### DESCRIPTION OF THE TASK
Only the lines from the one containing "第3週（7/20〜7/26） 獅子座の運" through the one containing "Custom Webflow Automation That Powers" should be printed, exactly as they appear below, with both ends included.

### DATA TO PROCESS
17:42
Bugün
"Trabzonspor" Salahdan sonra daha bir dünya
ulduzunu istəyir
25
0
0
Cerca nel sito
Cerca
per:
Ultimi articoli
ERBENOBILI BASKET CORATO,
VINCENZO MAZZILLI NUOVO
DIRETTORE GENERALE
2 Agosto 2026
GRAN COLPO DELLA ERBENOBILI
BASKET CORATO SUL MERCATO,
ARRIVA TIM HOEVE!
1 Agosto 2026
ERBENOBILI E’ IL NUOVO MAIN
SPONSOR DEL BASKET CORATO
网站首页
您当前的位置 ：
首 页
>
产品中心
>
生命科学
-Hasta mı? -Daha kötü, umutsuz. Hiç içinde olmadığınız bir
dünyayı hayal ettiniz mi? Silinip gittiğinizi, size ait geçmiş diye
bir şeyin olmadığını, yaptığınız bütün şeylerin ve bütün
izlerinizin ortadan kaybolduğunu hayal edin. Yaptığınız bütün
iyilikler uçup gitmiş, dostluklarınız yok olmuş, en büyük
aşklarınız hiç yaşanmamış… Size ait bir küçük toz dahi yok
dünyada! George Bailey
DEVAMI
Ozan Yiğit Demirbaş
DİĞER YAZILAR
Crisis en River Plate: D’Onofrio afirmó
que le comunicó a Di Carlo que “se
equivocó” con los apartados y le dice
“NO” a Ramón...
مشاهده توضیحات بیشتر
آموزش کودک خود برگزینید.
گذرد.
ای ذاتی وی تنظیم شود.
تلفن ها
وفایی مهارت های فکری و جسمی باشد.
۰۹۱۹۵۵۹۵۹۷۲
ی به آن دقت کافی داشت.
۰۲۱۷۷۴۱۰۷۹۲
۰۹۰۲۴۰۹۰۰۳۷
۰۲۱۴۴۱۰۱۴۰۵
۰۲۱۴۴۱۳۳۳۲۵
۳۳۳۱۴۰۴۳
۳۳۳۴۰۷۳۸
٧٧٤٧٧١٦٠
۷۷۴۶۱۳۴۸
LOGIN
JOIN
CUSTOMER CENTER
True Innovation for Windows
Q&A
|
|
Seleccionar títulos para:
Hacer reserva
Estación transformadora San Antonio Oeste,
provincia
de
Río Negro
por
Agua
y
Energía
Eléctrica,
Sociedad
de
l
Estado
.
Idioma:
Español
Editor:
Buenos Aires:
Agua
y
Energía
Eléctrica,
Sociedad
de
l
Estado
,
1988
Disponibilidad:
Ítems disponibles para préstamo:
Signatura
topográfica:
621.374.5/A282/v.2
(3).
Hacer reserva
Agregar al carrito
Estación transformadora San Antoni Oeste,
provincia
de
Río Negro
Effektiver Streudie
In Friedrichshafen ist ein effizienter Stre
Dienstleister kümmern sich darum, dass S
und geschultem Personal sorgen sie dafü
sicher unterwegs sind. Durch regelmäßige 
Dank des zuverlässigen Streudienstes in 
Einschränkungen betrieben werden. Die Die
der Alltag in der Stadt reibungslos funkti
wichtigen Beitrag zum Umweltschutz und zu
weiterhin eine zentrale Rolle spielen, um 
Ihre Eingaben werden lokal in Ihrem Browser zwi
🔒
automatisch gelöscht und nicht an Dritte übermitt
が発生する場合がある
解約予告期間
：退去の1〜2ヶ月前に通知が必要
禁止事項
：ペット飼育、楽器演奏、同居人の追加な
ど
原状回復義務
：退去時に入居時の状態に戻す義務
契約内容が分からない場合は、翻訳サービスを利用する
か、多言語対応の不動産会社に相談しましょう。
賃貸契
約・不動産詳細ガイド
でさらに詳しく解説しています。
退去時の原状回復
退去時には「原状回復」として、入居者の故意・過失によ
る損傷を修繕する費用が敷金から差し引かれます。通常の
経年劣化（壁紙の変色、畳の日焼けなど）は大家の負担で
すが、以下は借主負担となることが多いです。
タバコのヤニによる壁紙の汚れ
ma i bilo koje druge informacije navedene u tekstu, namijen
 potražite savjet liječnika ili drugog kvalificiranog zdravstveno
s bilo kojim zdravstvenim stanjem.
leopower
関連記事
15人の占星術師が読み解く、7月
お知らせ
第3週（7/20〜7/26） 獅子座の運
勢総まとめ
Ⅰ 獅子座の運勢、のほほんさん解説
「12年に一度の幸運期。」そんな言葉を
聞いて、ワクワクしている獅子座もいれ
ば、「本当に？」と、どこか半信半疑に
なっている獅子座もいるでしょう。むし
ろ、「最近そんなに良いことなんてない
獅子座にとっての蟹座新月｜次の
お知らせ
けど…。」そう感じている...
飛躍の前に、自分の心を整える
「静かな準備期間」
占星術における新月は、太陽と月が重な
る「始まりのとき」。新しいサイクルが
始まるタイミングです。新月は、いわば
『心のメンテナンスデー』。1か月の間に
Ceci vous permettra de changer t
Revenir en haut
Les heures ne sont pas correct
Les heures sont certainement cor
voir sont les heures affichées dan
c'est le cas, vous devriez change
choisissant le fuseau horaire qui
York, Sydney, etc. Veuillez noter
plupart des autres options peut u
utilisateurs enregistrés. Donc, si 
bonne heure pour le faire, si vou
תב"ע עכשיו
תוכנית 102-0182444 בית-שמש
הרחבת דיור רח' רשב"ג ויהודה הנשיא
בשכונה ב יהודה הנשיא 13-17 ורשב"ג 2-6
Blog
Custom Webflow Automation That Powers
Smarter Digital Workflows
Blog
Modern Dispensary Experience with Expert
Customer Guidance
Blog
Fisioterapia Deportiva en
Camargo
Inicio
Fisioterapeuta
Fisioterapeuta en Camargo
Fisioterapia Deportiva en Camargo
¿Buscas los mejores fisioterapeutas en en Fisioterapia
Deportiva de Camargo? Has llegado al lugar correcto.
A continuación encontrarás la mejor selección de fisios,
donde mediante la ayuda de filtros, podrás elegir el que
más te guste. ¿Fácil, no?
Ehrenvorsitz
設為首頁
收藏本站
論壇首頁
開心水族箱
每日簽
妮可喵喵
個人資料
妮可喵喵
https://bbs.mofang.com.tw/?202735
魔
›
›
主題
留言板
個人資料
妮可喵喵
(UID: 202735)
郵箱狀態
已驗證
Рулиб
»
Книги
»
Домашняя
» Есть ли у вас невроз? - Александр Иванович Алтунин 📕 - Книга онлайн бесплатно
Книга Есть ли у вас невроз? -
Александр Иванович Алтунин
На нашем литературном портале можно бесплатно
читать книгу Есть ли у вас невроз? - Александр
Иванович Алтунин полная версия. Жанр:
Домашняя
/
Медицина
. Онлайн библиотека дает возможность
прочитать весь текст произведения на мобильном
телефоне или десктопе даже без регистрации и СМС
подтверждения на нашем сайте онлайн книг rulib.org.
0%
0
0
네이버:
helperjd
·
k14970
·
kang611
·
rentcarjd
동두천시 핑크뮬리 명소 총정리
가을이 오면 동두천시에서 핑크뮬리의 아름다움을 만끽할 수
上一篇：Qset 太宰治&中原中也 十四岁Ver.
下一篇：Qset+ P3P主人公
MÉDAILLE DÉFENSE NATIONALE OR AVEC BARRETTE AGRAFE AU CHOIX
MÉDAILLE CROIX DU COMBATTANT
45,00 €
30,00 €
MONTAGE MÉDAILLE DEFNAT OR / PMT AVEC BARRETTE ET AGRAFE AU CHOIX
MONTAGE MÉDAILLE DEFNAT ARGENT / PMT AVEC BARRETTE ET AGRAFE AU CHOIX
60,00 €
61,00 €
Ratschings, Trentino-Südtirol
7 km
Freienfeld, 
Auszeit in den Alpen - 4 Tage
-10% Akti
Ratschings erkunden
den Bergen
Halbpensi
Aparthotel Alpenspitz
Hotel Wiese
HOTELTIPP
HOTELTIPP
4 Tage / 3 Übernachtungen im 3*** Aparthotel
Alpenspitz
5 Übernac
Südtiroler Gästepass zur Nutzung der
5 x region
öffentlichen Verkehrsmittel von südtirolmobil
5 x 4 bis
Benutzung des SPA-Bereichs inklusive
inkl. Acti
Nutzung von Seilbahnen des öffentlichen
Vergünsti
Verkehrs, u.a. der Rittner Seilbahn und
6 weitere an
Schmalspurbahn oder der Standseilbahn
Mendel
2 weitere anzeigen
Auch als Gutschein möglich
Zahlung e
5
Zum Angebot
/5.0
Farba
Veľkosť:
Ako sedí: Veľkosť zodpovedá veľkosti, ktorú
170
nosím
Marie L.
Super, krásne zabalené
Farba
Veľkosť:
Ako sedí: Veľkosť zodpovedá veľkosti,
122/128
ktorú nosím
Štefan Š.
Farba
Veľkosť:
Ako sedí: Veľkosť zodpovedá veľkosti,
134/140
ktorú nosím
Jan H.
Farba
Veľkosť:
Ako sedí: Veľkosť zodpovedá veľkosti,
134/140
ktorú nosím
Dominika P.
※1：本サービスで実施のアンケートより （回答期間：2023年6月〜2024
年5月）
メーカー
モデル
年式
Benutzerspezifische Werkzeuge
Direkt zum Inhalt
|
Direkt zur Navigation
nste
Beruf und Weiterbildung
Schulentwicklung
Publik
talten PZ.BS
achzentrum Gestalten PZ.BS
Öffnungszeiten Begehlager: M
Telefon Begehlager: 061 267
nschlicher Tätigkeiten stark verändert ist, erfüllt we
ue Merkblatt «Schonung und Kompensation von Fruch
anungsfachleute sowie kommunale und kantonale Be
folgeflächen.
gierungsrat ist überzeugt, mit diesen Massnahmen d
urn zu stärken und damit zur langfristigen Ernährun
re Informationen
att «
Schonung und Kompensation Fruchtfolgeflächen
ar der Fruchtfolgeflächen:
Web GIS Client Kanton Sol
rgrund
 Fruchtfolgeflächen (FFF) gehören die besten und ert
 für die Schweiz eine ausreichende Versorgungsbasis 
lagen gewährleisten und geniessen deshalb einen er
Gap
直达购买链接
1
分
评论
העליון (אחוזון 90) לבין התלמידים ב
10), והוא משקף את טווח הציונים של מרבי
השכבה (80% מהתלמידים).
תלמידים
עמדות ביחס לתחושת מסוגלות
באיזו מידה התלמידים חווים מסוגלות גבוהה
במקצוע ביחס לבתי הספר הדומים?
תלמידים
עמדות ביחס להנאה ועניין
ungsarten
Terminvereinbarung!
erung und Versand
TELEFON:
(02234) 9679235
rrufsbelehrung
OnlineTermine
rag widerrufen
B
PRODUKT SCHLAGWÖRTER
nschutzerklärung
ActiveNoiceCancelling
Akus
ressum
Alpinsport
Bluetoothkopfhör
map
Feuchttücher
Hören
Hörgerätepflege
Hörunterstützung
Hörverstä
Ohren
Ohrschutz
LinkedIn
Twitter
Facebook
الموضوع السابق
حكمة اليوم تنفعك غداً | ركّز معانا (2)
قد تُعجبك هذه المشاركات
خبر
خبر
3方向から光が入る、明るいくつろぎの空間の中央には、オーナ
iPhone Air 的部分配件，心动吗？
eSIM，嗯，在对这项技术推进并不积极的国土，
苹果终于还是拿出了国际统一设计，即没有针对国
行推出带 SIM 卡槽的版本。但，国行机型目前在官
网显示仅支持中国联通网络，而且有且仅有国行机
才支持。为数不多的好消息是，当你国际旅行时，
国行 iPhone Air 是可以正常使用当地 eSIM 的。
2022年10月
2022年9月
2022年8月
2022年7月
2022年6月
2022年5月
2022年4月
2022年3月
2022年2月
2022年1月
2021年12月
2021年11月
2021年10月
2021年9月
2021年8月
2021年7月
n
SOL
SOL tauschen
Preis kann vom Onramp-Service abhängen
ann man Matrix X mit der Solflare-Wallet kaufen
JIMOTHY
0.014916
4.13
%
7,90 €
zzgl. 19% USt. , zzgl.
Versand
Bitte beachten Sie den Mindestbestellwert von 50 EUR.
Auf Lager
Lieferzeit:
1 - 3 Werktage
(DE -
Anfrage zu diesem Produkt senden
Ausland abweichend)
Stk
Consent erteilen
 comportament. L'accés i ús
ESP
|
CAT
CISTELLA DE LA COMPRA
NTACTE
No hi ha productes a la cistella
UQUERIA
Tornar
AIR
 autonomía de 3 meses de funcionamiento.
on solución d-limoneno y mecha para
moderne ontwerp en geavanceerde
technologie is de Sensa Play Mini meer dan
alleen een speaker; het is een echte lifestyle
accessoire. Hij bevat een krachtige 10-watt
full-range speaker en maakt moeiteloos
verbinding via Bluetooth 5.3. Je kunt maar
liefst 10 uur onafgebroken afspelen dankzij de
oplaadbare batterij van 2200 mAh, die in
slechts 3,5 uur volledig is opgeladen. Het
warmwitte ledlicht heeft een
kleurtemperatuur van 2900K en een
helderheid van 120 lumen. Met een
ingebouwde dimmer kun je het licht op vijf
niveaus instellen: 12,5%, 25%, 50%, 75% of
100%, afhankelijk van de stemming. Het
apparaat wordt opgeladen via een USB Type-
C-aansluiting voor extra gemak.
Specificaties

### OUTPUT BELOW
第3週（7/20〜7/26） 獅子座の運
勢総まとめ
Ⅰ 獅子座の運勢、のほほんさん解説
「12年に一度の幸運期。」そんな言葉を
聞いて、ワクワクしている獅子座もいれ
ば、「本当に？」と、どこか半信半疑に
なっている獅子座もいるでしょう。むし
ろ、「最近そんなに良いことなんてない
獅子座にとっての蟹座新月｜次の
お知らせ
けど…。」そう感じている...
飛躍の前に、自分の心を整える
「静かな準備期間」
占星術における新月は、太陽と月が重な
る「始まりのとき」。新しいサイクルが
始まるタイミングです。新月は、いわば
『心のメンテナンスデー』。1か月の間に
Ceci vous permettra de changer t
Revenir en haut
Les heures ne sont pas correct
Les heures sont certainement cor
voir sont les heures affichées dan
c'est le cas, vous devriez change
choisissant le fuseau horaire qui
York, Sydney, etc. Veuillez noter
plupart des autres options peut u
utilisateurs enregistrés. Donc, si 
bonne heure pour le faire, si vou
תב"ע עכשיו
תוכנית 102-0182444 בית-שמש
הרחבת דיור רח' רשב"ג ויהודה הנשיא
בשכונה ב יהודה הנשיא 13-17 ורשב"ג 2-6
Blog
Custom Webflow Automation That Powers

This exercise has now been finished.